June 22 (EIRNS)—The minority Conservative government of British Prime Minister Theresa May is proving to be as weak as the Labour Party has been saying, as demonstrated in the Queen’s Speech, outlining the Conservative government’s legislative agenda, which Queen Elizabeth II delivered to Parliament yesterday. The speech was devoid of most the points laid out in the Tory electoral manifesto, and dealt mostly with legislation required to carry out the Brexit. The watering-down of the speech was clearly aimed at getting the Northern Irish Unionists, the Democratic Union Party, to at least vote for the speech and therefore avoid what could otherwise become a vote of no-confidence and cause the fall of the government.

The Labour Party leader, cheered on by his fellow MPs, taunted Prime Minister May for her weakness in his riposte in Commons, charging that she is heading a government no majority, with no mandate, with no serious legislative program, and led by a Prime Minister who has lost her political authority, and is struggling to stitch together a deal to hang onto her office. Corbyn characterized the Queen’s Speech as “thin gruel.”

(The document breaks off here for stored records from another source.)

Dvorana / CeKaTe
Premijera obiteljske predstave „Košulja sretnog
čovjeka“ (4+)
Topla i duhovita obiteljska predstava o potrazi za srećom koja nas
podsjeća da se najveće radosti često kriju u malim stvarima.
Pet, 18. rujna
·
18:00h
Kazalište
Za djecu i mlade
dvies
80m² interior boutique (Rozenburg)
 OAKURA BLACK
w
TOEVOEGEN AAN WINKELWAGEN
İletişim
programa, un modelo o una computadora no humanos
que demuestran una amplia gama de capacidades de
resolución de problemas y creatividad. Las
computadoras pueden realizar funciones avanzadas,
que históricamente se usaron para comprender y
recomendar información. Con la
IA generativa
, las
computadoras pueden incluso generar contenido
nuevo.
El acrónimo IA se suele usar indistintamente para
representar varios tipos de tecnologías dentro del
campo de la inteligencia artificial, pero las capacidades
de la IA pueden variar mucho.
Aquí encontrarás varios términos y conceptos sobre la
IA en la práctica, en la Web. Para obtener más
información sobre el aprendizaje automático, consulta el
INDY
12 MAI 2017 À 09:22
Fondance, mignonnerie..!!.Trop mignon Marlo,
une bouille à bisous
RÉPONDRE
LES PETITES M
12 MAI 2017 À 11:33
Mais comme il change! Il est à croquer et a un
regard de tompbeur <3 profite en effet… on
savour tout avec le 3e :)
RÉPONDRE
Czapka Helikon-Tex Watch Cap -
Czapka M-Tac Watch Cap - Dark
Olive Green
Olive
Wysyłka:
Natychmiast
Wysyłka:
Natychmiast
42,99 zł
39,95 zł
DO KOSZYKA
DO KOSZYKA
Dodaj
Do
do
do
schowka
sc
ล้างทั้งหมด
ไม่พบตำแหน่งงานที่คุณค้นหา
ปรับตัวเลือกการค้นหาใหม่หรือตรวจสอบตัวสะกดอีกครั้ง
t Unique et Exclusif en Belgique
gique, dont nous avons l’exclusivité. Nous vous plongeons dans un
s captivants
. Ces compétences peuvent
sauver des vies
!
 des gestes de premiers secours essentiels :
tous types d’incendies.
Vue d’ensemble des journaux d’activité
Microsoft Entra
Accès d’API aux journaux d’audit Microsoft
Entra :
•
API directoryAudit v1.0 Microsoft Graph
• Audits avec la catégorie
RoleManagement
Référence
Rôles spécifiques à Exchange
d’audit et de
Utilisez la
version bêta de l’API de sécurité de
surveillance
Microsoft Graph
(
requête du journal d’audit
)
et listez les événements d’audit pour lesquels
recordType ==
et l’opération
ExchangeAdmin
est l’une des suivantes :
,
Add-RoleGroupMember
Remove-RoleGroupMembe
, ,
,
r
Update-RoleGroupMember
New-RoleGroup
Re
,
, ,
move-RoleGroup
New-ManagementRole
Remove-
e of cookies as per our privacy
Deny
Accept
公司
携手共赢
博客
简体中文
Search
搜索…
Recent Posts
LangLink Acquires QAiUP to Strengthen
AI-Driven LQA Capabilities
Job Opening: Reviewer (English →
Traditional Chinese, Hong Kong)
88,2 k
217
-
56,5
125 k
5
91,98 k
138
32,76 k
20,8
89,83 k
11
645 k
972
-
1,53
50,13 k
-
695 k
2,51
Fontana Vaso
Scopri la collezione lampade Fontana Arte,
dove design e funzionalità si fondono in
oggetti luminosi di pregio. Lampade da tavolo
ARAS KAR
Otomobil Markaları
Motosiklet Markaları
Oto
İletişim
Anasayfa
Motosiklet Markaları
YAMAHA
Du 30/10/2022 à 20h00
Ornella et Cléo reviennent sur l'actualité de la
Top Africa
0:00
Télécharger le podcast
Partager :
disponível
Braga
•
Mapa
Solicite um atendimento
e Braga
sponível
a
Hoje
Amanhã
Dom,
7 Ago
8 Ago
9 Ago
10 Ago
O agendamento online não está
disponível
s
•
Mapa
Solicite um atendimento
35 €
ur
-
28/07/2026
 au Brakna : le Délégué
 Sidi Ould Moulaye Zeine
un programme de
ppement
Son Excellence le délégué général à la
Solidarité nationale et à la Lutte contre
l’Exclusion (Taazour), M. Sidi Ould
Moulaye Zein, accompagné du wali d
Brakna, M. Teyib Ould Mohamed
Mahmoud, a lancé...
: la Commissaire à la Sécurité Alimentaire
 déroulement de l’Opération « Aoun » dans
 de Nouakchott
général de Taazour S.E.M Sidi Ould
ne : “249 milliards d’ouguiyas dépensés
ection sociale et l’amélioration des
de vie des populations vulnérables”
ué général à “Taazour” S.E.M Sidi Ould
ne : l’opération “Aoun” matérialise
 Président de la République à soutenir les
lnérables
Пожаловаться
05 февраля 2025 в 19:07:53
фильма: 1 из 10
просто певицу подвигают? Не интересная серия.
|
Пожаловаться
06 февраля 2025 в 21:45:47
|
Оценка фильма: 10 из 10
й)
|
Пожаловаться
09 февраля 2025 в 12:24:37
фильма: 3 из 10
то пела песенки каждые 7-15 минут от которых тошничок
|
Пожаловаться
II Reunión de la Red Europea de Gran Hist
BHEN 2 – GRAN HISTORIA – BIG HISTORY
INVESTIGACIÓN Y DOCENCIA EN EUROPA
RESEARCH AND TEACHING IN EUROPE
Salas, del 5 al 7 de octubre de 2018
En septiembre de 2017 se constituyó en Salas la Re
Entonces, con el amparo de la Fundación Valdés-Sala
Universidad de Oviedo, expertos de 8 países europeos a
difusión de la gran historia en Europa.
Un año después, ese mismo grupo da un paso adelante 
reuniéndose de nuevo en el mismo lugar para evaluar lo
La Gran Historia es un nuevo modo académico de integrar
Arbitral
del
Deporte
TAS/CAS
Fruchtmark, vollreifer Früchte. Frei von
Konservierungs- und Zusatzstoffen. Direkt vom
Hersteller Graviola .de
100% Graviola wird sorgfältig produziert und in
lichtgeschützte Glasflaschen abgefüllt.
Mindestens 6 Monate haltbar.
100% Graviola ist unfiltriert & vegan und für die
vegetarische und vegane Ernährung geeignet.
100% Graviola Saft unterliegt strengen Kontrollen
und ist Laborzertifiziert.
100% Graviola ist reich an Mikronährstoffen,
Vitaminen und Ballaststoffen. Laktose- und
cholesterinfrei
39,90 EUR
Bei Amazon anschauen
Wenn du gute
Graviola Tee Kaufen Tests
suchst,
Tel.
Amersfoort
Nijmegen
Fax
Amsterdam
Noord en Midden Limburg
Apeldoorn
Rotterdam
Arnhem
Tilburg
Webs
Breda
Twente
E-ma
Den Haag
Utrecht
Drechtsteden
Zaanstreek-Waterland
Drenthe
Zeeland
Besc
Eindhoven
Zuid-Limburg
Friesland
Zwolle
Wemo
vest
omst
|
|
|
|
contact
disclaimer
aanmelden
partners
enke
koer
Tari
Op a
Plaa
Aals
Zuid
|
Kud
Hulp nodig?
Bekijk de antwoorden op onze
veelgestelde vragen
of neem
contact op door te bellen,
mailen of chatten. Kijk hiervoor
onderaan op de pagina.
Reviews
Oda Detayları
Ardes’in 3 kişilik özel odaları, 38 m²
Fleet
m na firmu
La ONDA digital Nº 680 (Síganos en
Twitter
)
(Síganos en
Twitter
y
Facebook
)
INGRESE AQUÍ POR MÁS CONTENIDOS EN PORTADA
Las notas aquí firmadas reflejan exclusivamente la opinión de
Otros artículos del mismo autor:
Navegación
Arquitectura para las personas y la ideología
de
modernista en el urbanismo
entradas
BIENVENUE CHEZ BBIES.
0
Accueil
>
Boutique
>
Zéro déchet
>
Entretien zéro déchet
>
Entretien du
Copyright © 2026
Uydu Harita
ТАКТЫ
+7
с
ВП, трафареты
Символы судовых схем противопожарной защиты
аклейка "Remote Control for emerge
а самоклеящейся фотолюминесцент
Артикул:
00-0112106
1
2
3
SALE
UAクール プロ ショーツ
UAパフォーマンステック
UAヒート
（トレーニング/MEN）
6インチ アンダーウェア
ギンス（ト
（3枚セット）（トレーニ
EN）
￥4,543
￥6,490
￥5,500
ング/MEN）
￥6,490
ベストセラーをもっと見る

In contrast to May’s weakness, Corbyn insisted that Labour is not merely an opposition party.  “We are a government in waiting, with a policy program that enthused and engaged millions of people, many for the first time. We are ready to offer real, strong and stable leadership in the interests of the many, not the few. And we will test this government’s Brexit strategy, and what legislation comes forward, against that standard,” he said.

Corbyn declared Labour is preparing to fight against the government, vote by vote. “We will use every opportunity to vote down government policies that failed to win public support and we will use every opportunity to win support for our program,” he said.